- TASK OBJECTIVE -
In the copy, include every entry exactly but none of the images.

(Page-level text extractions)
########################################
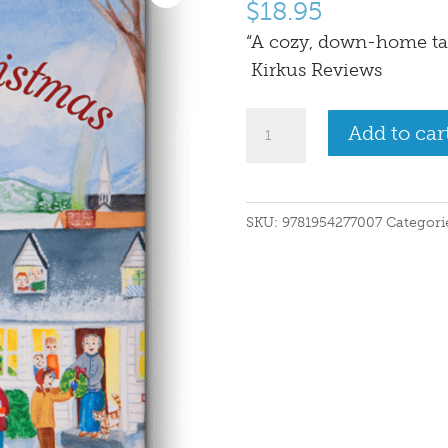
$
18.95
“A cozy, down-home ta
Kirkus Reviews
The
Add to car
Maine
Christmas
Song
SKU:
9781954277007
Categori
quantity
########################################
- SOLVED EXERCISE -
$
18.95
“A cozy, down-home ta
Kirkus Reviews
The
Add to car
Maine
Christmas
Song
SKU:
9781954277007
Categori
quantity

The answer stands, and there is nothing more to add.